How To Do a Financial Analysis

Performing a financial analysis of a company, division or project can help to show the past performance and possible future profitability of that entity.  There are many different ways to analyze a particular financial profile, but the goal is always the same.

Most often, one of the goals of a financial analysis is to discover whether a company is financially solvent.  A financial analysis of a relatively long period of operational time will yield this type of result.  This is simply ensuring that the earnings of the company are the same or greater than the expenses accrued during the selected period.

In addition, the profitability of a company may be the target of the same financial analysis.  This number is determined in the same way as the solvency, but the amount of income generated above the amount needed for total expenses is recorded.
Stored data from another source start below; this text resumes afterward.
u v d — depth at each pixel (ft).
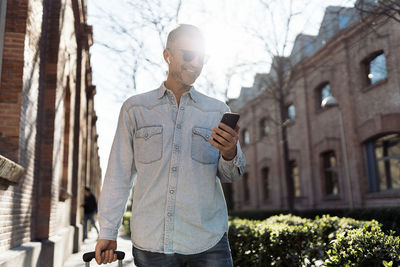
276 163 65.05
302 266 13.43
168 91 6.26
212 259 5.83
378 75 42.16
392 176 40.93
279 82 38.19
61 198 24.81
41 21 18.69
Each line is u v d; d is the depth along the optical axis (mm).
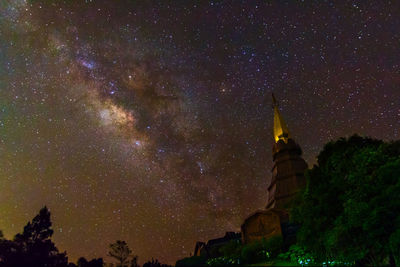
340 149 27750
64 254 36906
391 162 22375
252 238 42656
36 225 37031
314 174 28641
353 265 25703
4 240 34344
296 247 30766
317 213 26312
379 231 21125
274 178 69688
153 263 51469
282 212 48656
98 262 43000
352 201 22547
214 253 46125
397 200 20625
A financial analysis may also include the future profitability of a company.  In this case, the person performing the analysis will attempt to use predictive methods to plot out the course of the company over some future period.  If the company remains solvent and profitable despite increasing cost of goods or labor, then the analysis will prove favorable.

A slightly less common number that a financial analysis can use is called comparative profitability.  This takes other numbers from the analysis and scales them in order to accurately compare how one company has performed when compared to other companies within their industry.

Many investors and other firms which may be looking at different aspects of a company use these three numbers to form ratios which may be used to gain some rough knowledge of the health and viability of a company.  Financial analysis is heavily reliant upon exactly what information is needed and so no single formula exists that can be used as a benchmark.

There is also a differentiation between internal financial analysis and external financial analysis.  Internal analysis tends to be far more focused on individual areas of the company, while external analysis is broader in scope.  External analysis is used by lending institutions and sometimes by firms who are determining stock values.

A financial analysis can mean different things to different companies, but it almost always result in a better understanding of the current finances.